● **Exercise details**: Among the entries that follow, how many lines contain the string "unremarkable"? Write the number alone.

BEGIN Input data

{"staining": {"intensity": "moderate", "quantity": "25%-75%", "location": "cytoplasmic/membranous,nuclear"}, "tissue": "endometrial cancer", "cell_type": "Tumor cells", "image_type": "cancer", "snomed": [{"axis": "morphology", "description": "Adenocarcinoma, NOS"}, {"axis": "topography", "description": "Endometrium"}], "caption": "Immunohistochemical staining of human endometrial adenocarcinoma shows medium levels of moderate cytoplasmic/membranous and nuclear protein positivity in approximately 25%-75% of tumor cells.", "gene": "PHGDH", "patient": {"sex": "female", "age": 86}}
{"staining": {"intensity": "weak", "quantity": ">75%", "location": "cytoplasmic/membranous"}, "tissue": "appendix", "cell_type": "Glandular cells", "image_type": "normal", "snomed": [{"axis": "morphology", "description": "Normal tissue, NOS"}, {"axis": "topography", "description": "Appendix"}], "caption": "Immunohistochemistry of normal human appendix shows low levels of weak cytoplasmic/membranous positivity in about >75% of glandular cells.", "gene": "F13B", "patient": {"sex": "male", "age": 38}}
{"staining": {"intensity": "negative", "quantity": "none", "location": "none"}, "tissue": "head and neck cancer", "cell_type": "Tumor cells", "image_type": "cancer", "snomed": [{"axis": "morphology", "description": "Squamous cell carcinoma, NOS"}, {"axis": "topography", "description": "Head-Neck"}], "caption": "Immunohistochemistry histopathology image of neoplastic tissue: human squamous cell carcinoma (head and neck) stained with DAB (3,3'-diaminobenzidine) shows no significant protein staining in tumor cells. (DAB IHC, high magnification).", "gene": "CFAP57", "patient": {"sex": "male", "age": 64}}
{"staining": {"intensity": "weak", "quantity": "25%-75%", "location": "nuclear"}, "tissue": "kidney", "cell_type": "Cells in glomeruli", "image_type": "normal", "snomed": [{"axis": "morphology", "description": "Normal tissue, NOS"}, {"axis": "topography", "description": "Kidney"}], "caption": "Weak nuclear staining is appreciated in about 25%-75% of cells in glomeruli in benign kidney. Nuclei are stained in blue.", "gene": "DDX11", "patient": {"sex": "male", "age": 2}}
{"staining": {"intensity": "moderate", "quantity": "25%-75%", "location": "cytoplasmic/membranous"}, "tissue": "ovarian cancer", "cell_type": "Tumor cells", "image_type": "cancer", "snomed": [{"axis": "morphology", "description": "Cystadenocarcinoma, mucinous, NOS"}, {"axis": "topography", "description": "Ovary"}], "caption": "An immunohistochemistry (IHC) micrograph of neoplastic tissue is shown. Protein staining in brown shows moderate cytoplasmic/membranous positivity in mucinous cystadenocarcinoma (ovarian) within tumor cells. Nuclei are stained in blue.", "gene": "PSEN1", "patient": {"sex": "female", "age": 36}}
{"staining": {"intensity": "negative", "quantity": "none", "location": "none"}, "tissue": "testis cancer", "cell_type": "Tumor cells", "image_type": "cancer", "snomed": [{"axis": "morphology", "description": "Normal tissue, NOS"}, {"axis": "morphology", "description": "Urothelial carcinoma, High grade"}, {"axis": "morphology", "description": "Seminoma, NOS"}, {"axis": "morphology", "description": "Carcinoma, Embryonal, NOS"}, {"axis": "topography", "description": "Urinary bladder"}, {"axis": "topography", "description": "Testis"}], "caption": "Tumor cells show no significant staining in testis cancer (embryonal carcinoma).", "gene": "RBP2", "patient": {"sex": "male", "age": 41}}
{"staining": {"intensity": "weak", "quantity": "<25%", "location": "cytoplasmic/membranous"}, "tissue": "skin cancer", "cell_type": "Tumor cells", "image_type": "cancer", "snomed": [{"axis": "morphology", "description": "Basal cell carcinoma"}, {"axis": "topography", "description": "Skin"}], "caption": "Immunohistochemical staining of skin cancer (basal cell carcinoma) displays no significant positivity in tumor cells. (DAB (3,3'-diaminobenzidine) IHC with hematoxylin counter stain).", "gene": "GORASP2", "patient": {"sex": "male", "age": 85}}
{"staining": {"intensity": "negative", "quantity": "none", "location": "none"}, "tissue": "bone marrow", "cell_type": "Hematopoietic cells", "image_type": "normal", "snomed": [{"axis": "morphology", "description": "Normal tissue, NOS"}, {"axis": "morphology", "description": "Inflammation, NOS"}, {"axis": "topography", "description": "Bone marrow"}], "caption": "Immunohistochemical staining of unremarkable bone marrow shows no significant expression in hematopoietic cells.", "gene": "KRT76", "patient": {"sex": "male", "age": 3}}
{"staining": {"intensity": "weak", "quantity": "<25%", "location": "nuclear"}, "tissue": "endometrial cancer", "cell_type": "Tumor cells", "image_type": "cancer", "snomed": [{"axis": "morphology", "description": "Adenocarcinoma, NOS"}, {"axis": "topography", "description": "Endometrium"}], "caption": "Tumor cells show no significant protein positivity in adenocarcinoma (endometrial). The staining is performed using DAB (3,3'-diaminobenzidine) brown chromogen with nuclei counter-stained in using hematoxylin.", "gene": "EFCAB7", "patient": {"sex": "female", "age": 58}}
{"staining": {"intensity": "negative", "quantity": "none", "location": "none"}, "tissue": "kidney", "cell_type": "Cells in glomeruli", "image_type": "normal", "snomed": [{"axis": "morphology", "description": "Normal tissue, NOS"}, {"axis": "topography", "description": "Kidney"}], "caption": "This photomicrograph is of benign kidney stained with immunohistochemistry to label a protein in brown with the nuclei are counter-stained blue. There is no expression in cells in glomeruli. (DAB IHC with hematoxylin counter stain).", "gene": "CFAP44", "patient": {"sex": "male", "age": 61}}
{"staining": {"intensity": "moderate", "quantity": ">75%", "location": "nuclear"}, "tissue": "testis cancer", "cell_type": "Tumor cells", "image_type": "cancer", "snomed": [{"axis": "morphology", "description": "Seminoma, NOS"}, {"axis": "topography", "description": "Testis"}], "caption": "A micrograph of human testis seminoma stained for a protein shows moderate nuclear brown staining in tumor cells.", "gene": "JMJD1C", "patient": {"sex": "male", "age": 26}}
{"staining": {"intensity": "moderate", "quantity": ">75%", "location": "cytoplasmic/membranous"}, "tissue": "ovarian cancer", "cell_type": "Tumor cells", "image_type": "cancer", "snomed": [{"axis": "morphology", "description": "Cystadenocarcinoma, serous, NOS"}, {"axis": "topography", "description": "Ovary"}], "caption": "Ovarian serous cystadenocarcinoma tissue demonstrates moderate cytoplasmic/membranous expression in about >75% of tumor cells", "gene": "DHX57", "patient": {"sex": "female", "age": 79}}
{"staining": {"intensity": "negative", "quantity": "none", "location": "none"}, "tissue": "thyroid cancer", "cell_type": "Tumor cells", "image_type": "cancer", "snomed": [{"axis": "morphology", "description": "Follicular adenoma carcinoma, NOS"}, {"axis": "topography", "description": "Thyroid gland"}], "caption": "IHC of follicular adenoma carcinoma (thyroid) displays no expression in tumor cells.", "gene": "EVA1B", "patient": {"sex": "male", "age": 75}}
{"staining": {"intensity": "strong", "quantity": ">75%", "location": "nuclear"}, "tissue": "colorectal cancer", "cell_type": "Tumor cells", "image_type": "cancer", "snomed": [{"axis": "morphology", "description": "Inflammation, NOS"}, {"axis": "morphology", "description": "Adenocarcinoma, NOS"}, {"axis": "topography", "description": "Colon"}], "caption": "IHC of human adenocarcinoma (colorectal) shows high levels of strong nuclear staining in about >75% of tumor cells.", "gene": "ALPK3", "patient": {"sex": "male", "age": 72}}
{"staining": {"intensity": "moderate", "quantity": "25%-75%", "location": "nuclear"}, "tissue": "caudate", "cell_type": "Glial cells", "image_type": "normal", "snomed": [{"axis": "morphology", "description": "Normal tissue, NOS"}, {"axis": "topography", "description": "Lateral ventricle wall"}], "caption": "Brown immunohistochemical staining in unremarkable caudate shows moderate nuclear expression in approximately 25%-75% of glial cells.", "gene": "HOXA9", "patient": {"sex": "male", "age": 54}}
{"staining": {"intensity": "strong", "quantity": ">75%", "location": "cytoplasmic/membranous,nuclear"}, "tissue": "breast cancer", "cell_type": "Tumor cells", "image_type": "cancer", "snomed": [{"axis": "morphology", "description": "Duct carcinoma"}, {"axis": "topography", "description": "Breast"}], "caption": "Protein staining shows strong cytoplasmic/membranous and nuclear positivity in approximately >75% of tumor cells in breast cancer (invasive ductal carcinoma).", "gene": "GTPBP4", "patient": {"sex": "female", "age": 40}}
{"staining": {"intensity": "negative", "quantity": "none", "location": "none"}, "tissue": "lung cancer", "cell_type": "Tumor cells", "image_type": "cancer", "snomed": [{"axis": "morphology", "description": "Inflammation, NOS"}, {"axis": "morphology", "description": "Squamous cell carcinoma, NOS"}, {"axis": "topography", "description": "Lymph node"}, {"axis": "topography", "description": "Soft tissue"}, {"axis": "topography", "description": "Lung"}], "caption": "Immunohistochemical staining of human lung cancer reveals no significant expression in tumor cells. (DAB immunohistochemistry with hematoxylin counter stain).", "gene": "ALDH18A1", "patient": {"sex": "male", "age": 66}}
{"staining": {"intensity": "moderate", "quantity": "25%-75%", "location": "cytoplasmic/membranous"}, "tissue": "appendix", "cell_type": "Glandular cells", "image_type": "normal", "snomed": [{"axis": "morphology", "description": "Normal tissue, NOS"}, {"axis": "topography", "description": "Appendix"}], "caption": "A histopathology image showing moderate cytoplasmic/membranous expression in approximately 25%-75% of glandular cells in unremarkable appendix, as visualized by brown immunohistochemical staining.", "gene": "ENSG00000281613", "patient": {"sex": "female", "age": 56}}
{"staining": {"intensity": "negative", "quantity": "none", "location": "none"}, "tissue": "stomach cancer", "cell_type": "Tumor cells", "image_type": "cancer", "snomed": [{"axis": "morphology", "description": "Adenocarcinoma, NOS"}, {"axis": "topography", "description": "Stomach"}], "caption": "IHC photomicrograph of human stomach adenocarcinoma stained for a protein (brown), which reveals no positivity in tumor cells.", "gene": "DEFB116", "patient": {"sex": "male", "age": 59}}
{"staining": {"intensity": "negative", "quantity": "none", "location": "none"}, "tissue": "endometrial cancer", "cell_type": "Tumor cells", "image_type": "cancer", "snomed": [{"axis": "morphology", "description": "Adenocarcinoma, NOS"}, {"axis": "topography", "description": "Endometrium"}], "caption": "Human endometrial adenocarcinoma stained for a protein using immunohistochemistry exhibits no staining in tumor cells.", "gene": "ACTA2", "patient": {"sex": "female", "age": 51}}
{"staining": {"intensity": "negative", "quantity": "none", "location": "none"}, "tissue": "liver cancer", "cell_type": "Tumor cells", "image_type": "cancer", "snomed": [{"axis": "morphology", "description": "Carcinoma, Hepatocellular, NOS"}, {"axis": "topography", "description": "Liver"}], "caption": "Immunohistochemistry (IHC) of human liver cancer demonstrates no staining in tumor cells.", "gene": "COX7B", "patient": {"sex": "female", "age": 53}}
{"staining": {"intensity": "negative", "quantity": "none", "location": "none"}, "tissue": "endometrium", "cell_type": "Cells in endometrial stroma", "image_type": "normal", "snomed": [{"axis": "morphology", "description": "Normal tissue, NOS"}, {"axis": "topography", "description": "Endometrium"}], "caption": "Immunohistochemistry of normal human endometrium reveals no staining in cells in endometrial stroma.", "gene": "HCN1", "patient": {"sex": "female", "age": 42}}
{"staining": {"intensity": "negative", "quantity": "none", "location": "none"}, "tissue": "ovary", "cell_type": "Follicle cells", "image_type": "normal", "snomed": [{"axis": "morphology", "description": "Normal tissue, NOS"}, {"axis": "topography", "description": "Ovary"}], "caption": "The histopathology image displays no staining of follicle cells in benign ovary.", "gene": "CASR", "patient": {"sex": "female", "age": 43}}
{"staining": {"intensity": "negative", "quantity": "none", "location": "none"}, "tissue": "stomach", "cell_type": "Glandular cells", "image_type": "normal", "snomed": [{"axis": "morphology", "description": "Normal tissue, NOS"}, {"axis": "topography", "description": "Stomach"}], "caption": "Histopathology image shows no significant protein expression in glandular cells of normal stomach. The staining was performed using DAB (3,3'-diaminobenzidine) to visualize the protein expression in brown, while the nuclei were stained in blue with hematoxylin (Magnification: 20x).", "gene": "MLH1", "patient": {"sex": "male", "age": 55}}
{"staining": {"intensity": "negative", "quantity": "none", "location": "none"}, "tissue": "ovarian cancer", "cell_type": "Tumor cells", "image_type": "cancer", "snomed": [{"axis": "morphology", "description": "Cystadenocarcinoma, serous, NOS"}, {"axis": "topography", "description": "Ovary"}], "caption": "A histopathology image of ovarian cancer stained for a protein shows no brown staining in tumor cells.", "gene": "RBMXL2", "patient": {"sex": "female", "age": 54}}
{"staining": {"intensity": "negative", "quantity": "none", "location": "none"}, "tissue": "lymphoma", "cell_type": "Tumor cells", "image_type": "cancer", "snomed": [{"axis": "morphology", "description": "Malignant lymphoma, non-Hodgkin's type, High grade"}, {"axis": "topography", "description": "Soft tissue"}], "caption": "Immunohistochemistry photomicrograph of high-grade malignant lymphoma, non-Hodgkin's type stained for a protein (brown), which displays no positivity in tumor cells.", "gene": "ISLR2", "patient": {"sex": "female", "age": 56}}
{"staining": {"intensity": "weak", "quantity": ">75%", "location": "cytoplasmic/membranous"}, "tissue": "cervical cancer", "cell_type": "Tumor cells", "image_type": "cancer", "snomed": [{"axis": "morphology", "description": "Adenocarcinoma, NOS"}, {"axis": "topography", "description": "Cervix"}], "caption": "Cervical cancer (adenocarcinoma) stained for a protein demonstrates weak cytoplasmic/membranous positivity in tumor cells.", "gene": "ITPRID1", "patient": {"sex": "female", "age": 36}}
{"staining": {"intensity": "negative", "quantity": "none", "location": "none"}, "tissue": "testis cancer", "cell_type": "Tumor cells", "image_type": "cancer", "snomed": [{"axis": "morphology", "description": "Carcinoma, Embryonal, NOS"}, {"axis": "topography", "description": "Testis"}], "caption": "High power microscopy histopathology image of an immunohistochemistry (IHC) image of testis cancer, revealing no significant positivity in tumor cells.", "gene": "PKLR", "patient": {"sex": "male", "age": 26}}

END Input data

● **Task output**: 3